Exercise goal: Copy out each of the records below word for word, leaving out the pictures.

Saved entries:
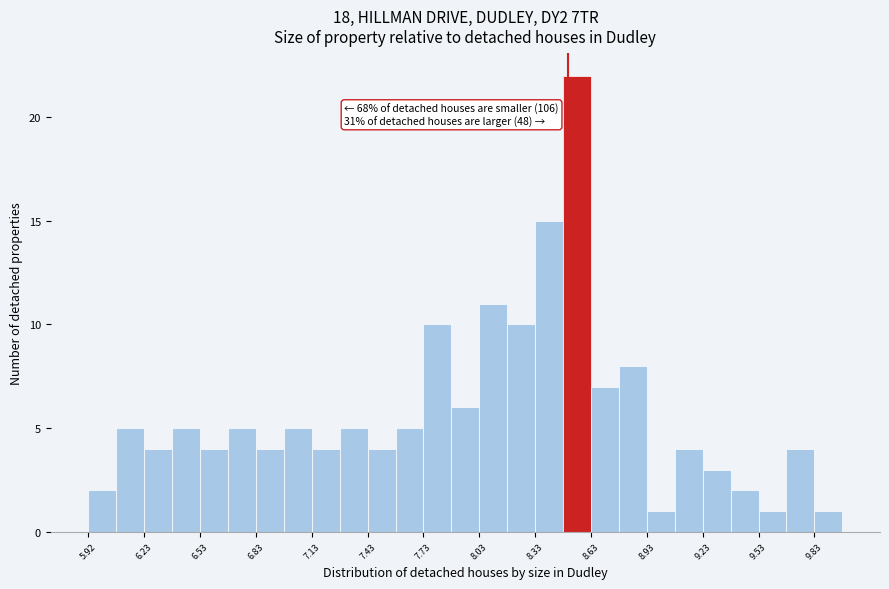

Around what value on the x-axis is the tallest bar? Give the approximate position of its centre, as read against the axis.

8.55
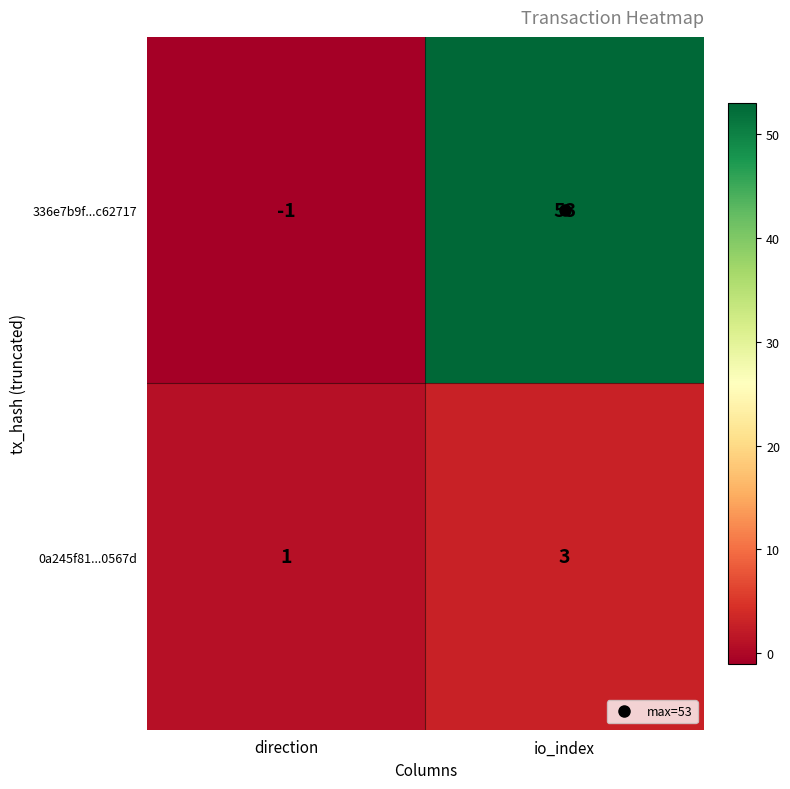

Where is 336e7b9f...c62717 nearest to the value 26?

direction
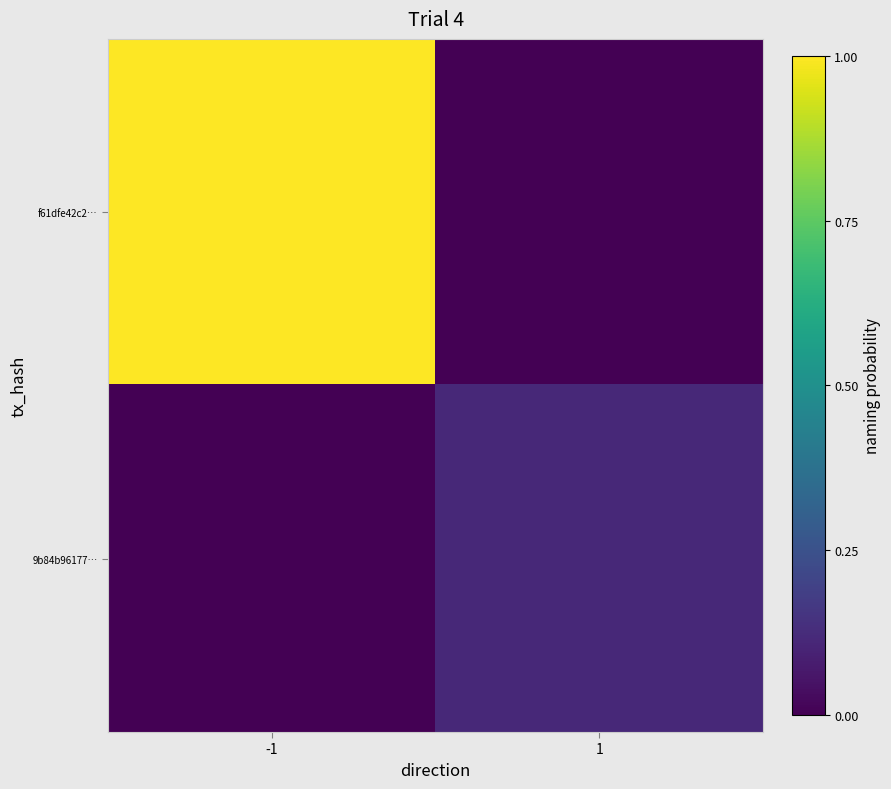

At which category is the sum across all series the highest?

-1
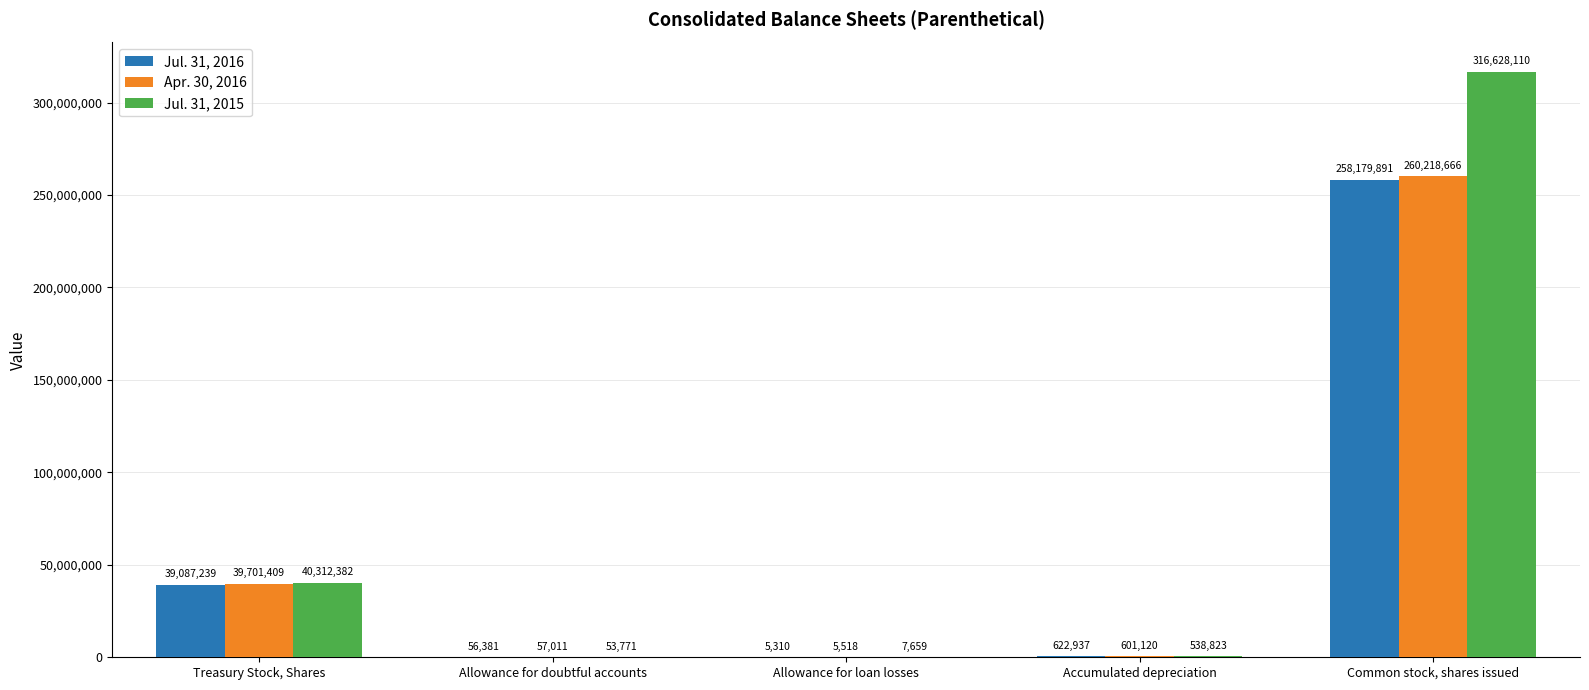

What is the total value across all series at Common stock, shares issued?

835026667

Solution to the exercise:
Around what value on the x-axis is the tallest bar? Give the approximate position of its centre, as read against the axis.

8.55

Where is 336e7b9f...c62717 nearest to the value 26?

direction

At which category is the sum across all series the highest?

-1

What is the total value across all series at Common stock, shares issued?

835026667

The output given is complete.